Mistake #3: Lowering the Barbell Around Your Knees
After you’ve locked out your deadlift at the top of the lift - with shoulders down and your breath held, of course - you want to lower the bar in a nice, straight, vertical line back to its starting point right over the middle of your foot.
Lowering the bar in a curved path around the knees (Figure 3), on the other hand, is inefficient, and as a result, it’s harder. Additionally, it causes you to set the bar down in front of the middle of your foot, which means you’ve got another variable to deal with before starting the next rep.
This problem arises when you try to keep a vertical torso when setting the bar down, which means you are primarily bending the knees to set it down, which in turn means that your knees become obstacles for the correct bar path.
The solution for this is to reach back with your hips, very consciously bend over at the hips (Figure 4), and slide the bar down your thighs.
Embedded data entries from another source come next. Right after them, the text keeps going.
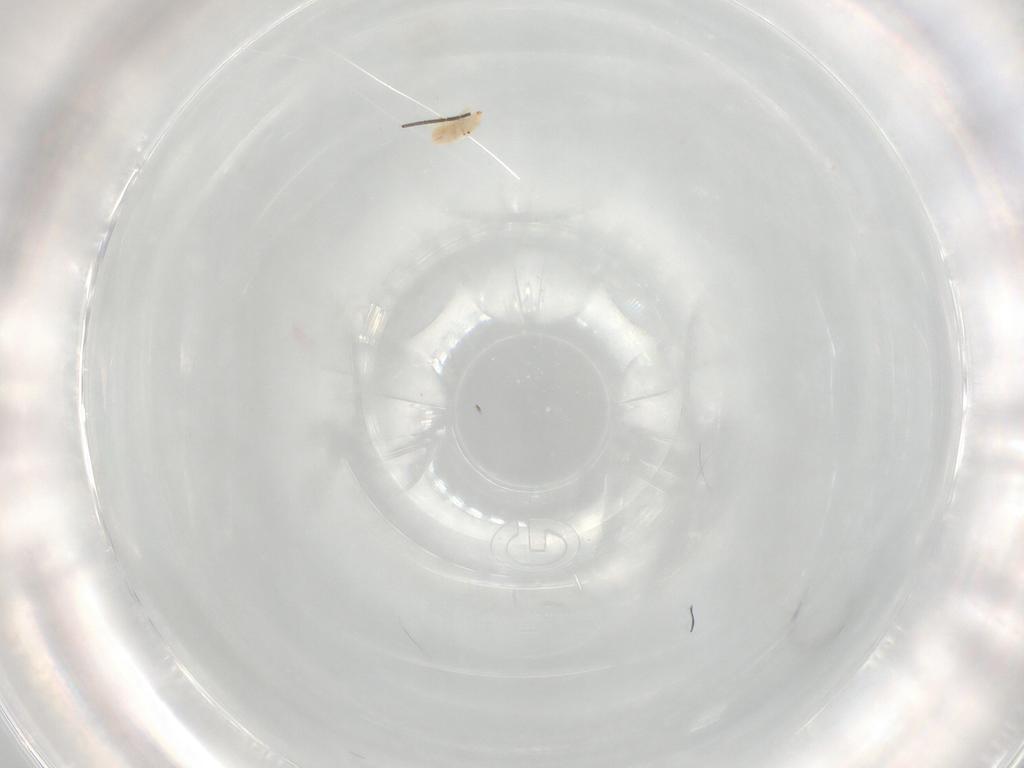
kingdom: Animalia
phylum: Arthropoda
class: Arachnida
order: Trombidiformes
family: Bdellidae
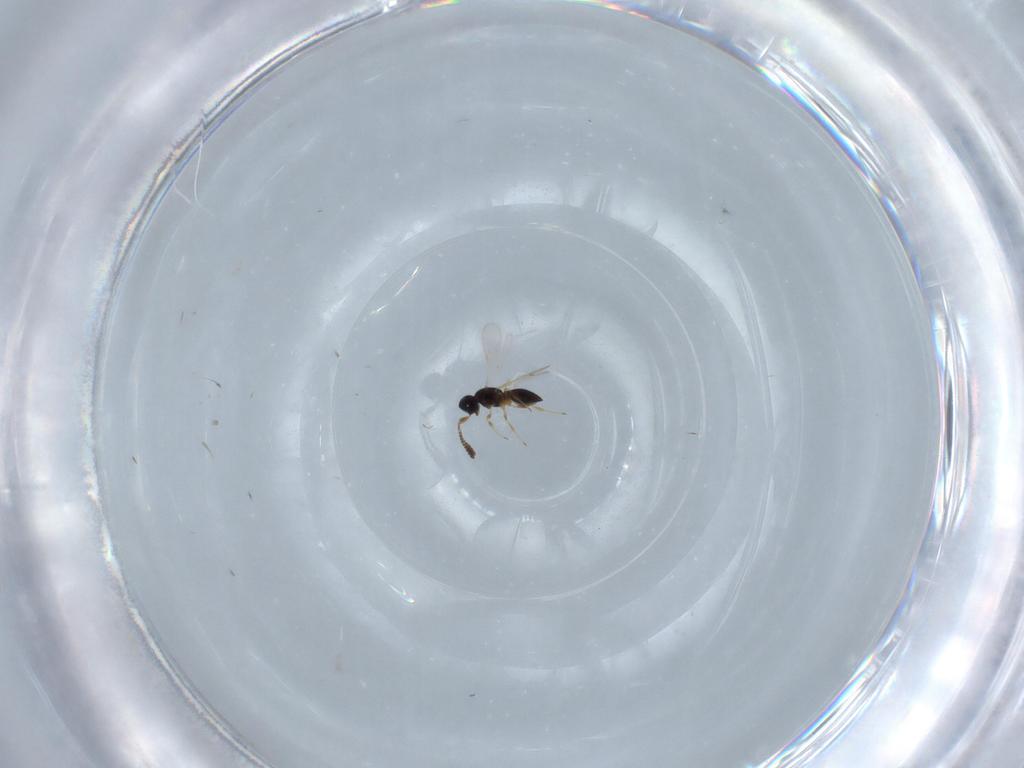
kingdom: Animalia
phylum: Arthropoda
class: Insecta
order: Hymenoptera
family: Scelionidae
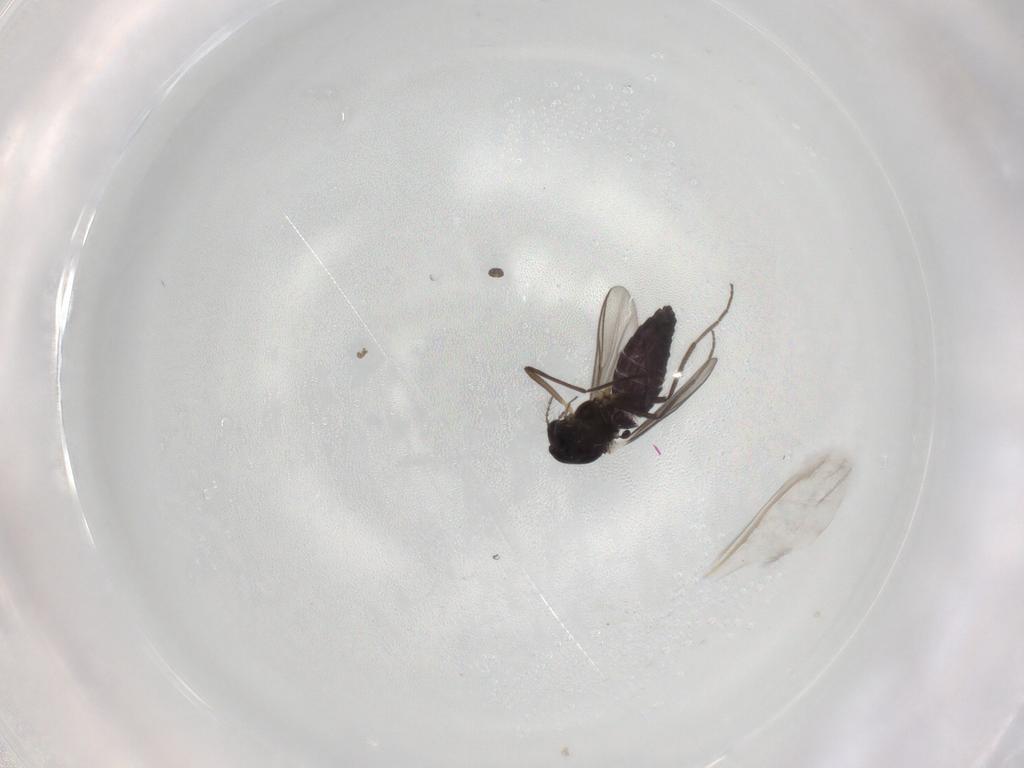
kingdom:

Your knees will be unlocked, but keep them back until the bar passes the knees. If this concept doesn’t work for you try one of the two following approaches:
While setting the bar down, watch the middle of your foot and sight the bar into place as you lower it. In other words, aim for the middle of your foot.
Bow to the floor. That’s it. Simply cue yourself to “bow to the floor,” and you will naturally bend over to set the bar down. It can be useful to remember that the bar’s job is to go straight back down to where it started. Your job - on the other hand - is to stay out of the bar’s way, so bow to the floor and set it down.
As always, we hope these tips help you get stronger and live better.